The article praised the dictator's impeccable fashion sense, chic short hairstyle, and that famous smile (Reuters)
The article praised the dictator's impeccable fashion sense, chic short hairstyle, and that famous smile (Reuters)

The online version of the Chinese Communist party newspaper has fallen victim to a spoof story on satirical website The Onion which named North Korean dictator Kim Jong Un as the Sexiest Man Alive 2012.

The People's Daily ran the joke article along with a whopping 55-page slideshow in tribute to the supposed sexiest man alive, unaware the whole thing was a fake.

Quoting The Onion's report, the Chinese government newspaper said: "With his devastatingly handsome, round face, his boyish charm, and his strong, sturdy frame, this Pyongyang-bred heartthrob is every woman's dream come true.

"Blessed with an air of power that masks an unmistakable cute, cuddly side, Kim made this newspaper's editorial board swoon with his impeccable fashion sense, chic short hairstyle, and, of course, that famous smile," it added.

Some of the photos in the Chinese version of the story to back up The Onions claims include pictures of Kim on horseback, aiming a sniper rifle, and posing with members of the women's volleyball team.

The Onion article also claimed that previous sexiest man alive winners included Syrian leader Bashar al-Assad and American terrorist Ted Kaczynski.

It was not the first time a state-run Chinese newspaper fell for a fictional report by The Onion.

In 2002, the Beijing Evening News, one of the capital city's biggest tabloids at the time, published as genuine news the fictional account that the US Congress wanted a new building and that it might leave Washington DC.

Other news publications across the globe have also fallen for the website's satirical stories.

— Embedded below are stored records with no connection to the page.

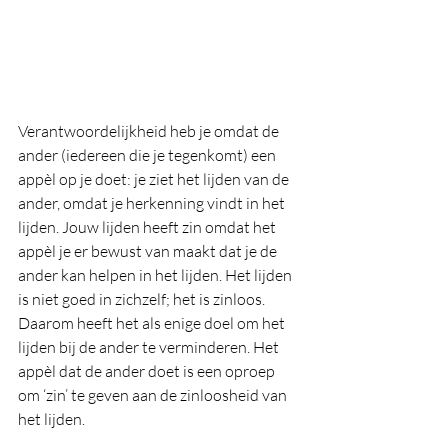
Verantwoordelijkheid heb je omdat de 
ander (iedereen die je tegenkomt) een 
appèl op je doet: je ziet het lijden van de 
ander, omdat je herkenning vindt in het 
lijden. Jouw lijden heeft zin omdat het 
appèl je er bewust van maakt dat je de 
ander kan helpen in het lijden. Het lijden 
is niet goed in zichzelf; het is zinloos. 
Daarom heeft het als enige doel om het 
lijden bij de ander te verminderen. Het 
appèl dat de ander doet is een oproep 
om ‘zin’ te geven aan de zinloosheid van 
het lijden.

An Iranian news agency was forced to apologise after it ran a false story which claimed that 77 percent of rural white Americans would rather vote for Iranian president Mahmoud Ahmadinejad than Barack Obama.

In 2010, US site FoxNation ran an Onion story that claimed that Obama had sent a 75,000-word email to everyone in the US.

Bangladeshi newspapers the daily Manab Zamin and the New Nation were also forced to apologise after running a false story that claimed Neil Armstrong had admitted that the moon landing was an elaborate hoax.

The papers grudgingly admitted: "We didn't know The Onion was not a real news site."